Saved entries:
begin
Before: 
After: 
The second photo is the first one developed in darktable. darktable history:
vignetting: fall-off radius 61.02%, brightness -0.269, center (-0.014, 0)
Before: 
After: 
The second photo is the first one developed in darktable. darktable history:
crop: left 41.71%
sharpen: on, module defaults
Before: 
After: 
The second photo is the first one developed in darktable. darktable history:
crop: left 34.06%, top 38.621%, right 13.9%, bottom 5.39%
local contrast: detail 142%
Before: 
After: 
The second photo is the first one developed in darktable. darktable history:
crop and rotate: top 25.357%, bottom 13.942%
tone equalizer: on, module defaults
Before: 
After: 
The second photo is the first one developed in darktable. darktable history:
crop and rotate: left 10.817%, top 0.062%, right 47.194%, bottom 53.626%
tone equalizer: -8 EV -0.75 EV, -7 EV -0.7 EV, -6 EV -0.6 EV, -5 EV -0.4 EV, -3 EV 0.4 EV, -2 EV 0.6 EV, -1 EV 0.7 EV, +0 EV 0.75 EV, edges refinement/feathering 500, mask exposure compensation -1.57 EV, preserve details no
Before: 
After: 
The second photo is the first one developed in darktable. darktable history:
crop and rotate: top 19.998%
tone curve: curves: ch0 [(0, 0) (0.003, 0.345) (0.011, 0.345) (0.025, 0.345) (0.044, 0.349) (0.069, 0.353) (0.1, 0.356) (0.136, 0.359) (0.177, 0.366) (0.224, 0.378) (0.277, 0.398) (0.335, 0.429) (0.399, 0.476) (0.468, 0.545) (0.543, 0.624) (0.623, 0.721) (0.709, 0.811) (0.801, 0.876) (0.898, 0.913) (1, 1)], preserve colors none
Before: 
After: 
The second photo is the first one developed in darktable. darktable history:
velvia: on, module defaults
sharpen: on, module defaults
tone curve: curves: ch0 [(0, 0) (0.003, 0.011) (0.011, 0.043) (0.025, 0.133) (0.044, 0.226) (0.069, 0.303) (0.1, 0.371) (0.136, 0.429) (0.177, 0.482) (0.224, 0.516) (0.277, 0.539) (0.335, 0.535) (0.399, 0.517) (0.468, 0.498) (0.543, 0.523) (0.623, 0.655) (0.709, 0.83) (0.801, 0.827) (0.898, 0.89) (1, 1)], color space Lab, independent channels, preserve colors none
end
The problem: Could you rewrite the whole listing with every "darktable history" changed to "processing history", keeping everything else the same?

Finished answer:
Before: 
After: 
The second photo is the first one developed in darktable. processing history:
vignetting: fall-off radius 61.02%, brightness -0.269, center (-0.014, 0)
Before: 
After: 
The second photo is the first one developed in darktable. processing history:
crop: left 41.71%
sharpen: on, module defaults
Before: 
After: 
The second photo is the first one developed in darktable. processing history:
crop: left 34.06%, top 38.621%, right 13.9%, bottom 5.39%
local contrast: detail 142%
Before: 
After: 
The second photo is the first one developed in darktable. processing history:
crop and rotate: top 25.357%, bottom 13.942%
tone equalizer: on, module defaults
Before: 
After: 
The second photo is the first one developed in darktable. processing history:
crop and rotate: left 10.817%, top 0.062%, right 47.194%, bottom 53.626%
tone equalizer: -8 EV -0.75 EV, -7 EV -0.7 EV, -6 EV -0.6 EV, -5 EV -0.4 EV, -3 EV 0.4 EV, -2 EV 0.6 EV, -1 EV 0.7 EV, +0 EV 0.75 EV, edges refinement/feathering 500, mask exposure compensation -1.57 EV, preserve details no
Before: 
After: 
The second photo is the first one developed in darktable. processing history:
crop and rotate: top 19.998%
tone curve: curves: ch0 [(0, 0) (0.003, 0.345) (0.011, 0.345) (0.025, 0.345) (0.044, 0.349) (0.069, 0.353) (0.1, 0.356) (0.136, 0.359) (0.177, 0.366) (0.224, 0.378) (0.277, 0.398) (0.335, 0.429) (0.399, 0.476) (0.468, 0.545) (0.543, 0.624) (0.623, 0.721) (0.709, 0.811) (0.801, 0.876) (0.898, 0.913) (1, 1)], preserve colors none
Before: 
After: 
The second photo is the first one developed in darktable. processing history:
velvia: on, module defaults
sharpen: on, module defaults
tone curve: curves: ch0 [(0, 0) (0.003, 0.011) (0.011, 0.043) (0.025, 0.133) (0.044, 0.226) (0.069, 0.303) (0.1, 0.371) (0.136, 0.429) (0.177, 0.482) (0.224, 0.516) (0.277, 0.539) (0.335, 0.535) (0.399, 0.517) (0.468, 0.498) (0.543, 0.523) (0.623, 0.655) (0.709, 0.83) (0.801, 0.827) (0.898, 0.89) (1, 1)], color space Lab, independent channels, preserve colors none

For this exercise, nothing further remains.